Three days before his intended large support wave, former South African president Jacob Zuma, according to state broadcaster SABC, is facing an attempt to remove him from management roles in his new group.
Zuma, one of South Africa’s most contentious figures, was forced to step down as president from 2009 until 2018.
Zuma, who had previously endorsed his party’s candidate in the May 29 election, publicly opposed to President Cyril Ramaphosa. He announced in December that he would support the ruling African National Congress ( ANC ) in the election.
In a situation where the ANC is looking for coalition partners, smaller events like MK could possibly get influence after the election as polls suggest the ANC may reduce its lot for the first time since it came to power in 1994.
Help for MK has hovered between 8 per cent and 13 per cent since Zuma’s support, according to surveys. Despite still being an ANC part, Zumba has become the party’s face in the media.
Khumalo has responded to Zuma’s accusations that he was not the legitimate leader of MK and that his face should never appear on vote papers after he split with MK leader Jabulani Khumalo and was fired from the group.

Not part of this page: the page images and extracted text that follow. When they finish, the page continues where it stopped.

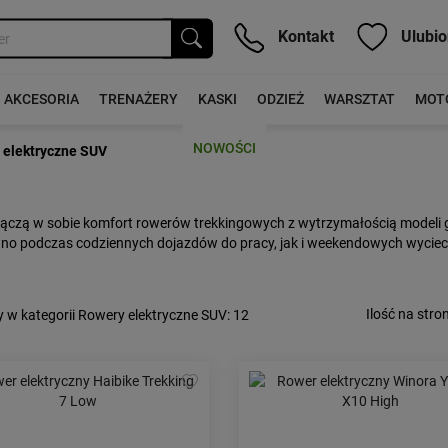
Kontakt
Ulubio
AKCESORIA
TRENAŻERY
KASKI
ODZIEŻ
WARSZTAT
MOT
NOWOŚCI
 elektryczne SUV
łączą w sobie komfort rowerów trekkingowych z wytrzymałością modeli gó
o podczas codziennych dojazdów do pracy, jak i weekendowych wyciecze
Ilość na stron
 w kategorii Rowery elektryczne SUV
: 12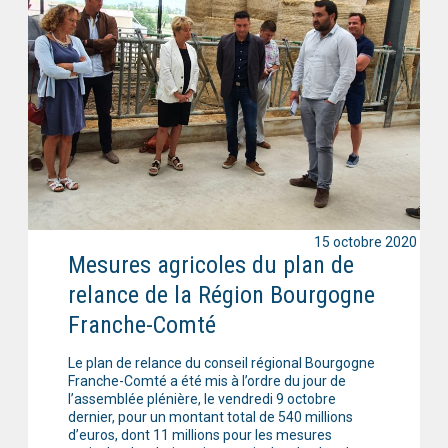
15 octobre 2020
Mesures agricoles du plan de
relance de la Région Bourgogne
Franche-Comté
Le plan de relance du conseil régional Bourgogne
Franche-Comté a été mis à l’ordre du jour de
l’assemblée plénière, le vendredi 9 octobre
dernier, pour un montant total de 540 millions
d’euros, dont 11 millions pour les mesures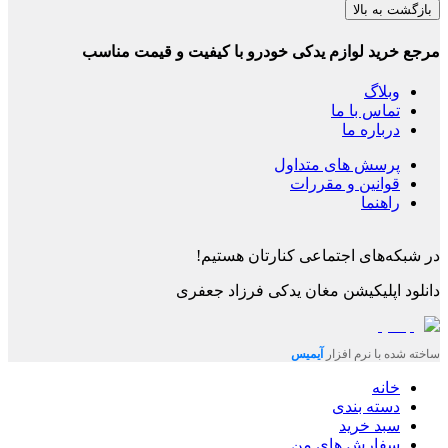
بازگشت به بالا
مرجع خرید لوازم یدکی خودرو با کیفیت و قیمت مناسب
وبلاگ
تماس با ما
درباره ما
پرسش های متداول
قوانین و مقررات
راهنما
در شبکه‌های اجتماعی کنارتان هستیم!
دانلود اپلیکیشن
مغان یدکی فرزاد جعفری
ساخته شده با نرم افزار
آیمیس
خانه
دسته بندی
سبد خرید
سفارش های من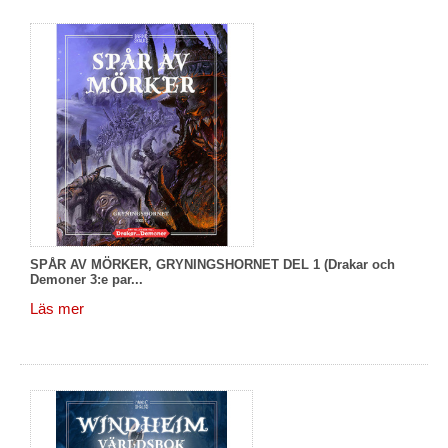
SPÅR AV MÖRKER, GRYNINGSHORNET DEL 1 (Drakar och
Demoner 3:e par...
Läs mer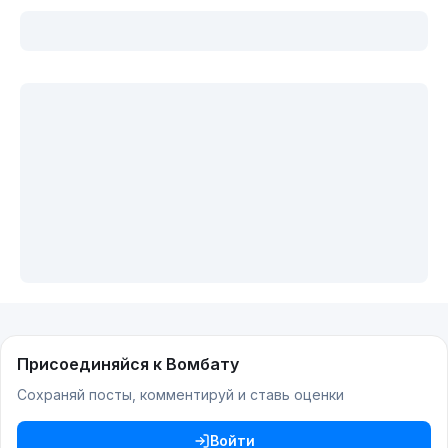
Присоединяйся к Вомбату
Сохраняй посты, комментируй и ставь оценки
Войти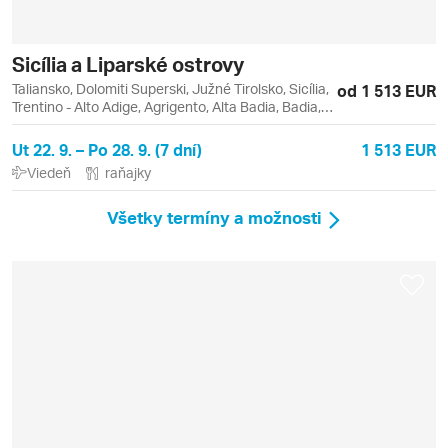
Sicília a Liparské ostrovy
Taliansko, Dolomiti Superski, Južné Tirolsko, Sicília,
od 1 513 EUR
Trentino - Alto Adige, Agrigento, Alta Badia, Badia,
Catania, Lipari, Liparské ostrovy, Monreale,
Palermo, Sella Ronda, Taormina, Vulcano
Ut 22. 9. – Po 28. 9. (7 dní)
1 513 EUR
Viedeň
raňajky
Všetky termíny a možnosti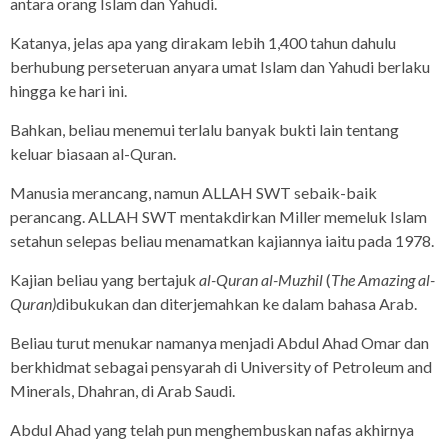
antara orang Islam dan Yahudi.
Katanya, jelas apa yang dirakam lebih 1,400 tahun dahulu
berhubung perseteruan anyara umat Islam dan Yahudi berlaku
hingga ke hari ini.
Bahkan, beliau menemui terlalu banyak bukti lain tentang
keluar biasaan al-Quran.
Manusia merancang, namun ALLAH SWT sebaik-baik
perancang. ALLAH SWT mentakdirkan Miller memeluk Islam
setahun selepas beliau menamatkan kajiannya iaitu pada 1978.
Kajian beliau yang bertajuk
al-Quran al-Muzhil
(
The Amazing al-
Quran)
dibukukan dan diterjemahkan ke dalam bahasa Arab.
Beliau turut menukar namanya menjadi Abdul Ahad Omar dan
berkhidmat sebagai pensyarah di University of Petroleum and
Minerals, Dhahran, di Arab Saudi.
Abdul Ahad yang telah pun menghembuskan nafas akhirnya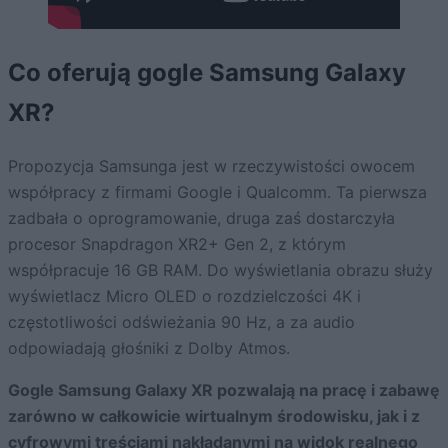
Co oferują gogle Samsung Galaxy
XR?
Propozycja Samsunga jest w rzeczywistości owocem
współpracy z firmami Google i Qualcomm. Ta pierwsza
zadbała o oprogramowanie, druga zaś dostarczyła
procesor Snapdragon XR2+ Gen 2, z którym
współpracuje 16 GB RAM. Do wyświetlania obrazu służy
wyświetlacz Micro OLED o rozdzielczości 4K i
częstotliwości odświeżania 90 Hz, a za audio
odpowiadają głośniki z Dolby Atmos.
Gogle Samsung Galaxy XR pozwalają na pracę i zabawę
zarówno w całkowicie wirtualnym środowisku, jak i z
cyfrowymi treściami nakładanymi na widok realnego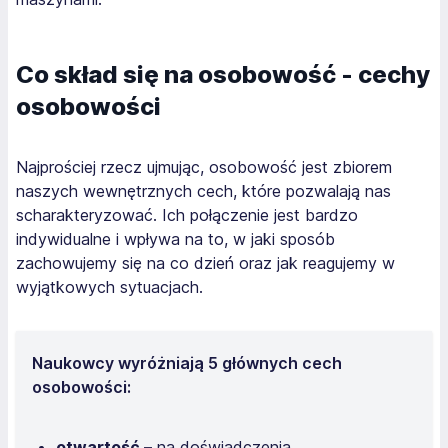
Co skład się na osobowość - cechy
osobowości
Najprościej rzecz ujmując, osobowość jest zbiorem
naszych wewnętrznych cech, które pozwalają nas
scharakteryzować. Ich połączenie jest bardzo
indywidualne i wpływa na to, w jaki sposób
zachowujemy się na co dzień oraz jak reagujemy w
wyjątkowych sytuacjach.
Naukowcy wyróżniają 5 głównych cech
osobowości:
otwartość –
na doświadczenia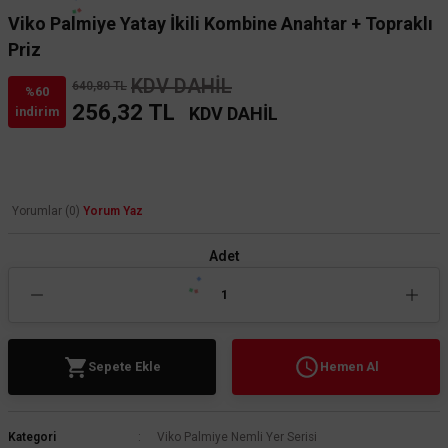
Viko Palmiye Yatay İkili Kombine Anahtar + Topraklı
Priz
KDV DAHİL
640,80 TL
%60
256,32 TL
KDV DAHİL
indirim
Yorumlar (0)
Yorum Yaz
Adet
Sepete Ekle
Hemen Al
Kategori
Viko Palmiye Nemli Yer Serisi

Khumalo was expelled, according to a MK spokesman, and Zuma was the group’s leader. Zuma has been MK’s listed chief since April 10 and the electoral commission has stated that it does not want to get involved in domestic party disputes.
A administrative reading against Zuma was scheduled for this week, but the ANC postponed it because of security concerns ahead of the election, which the ANC perceived as having the potential to cause.
In spite of his imprisonment for refusing to take part in a fraud investigation, Zuma continues to dominate South African politics, particularly in his native province of KwaZulu Natal, where rallies erupted in 2021.
The original trained wing of the ANC in the apartheid era is the MK.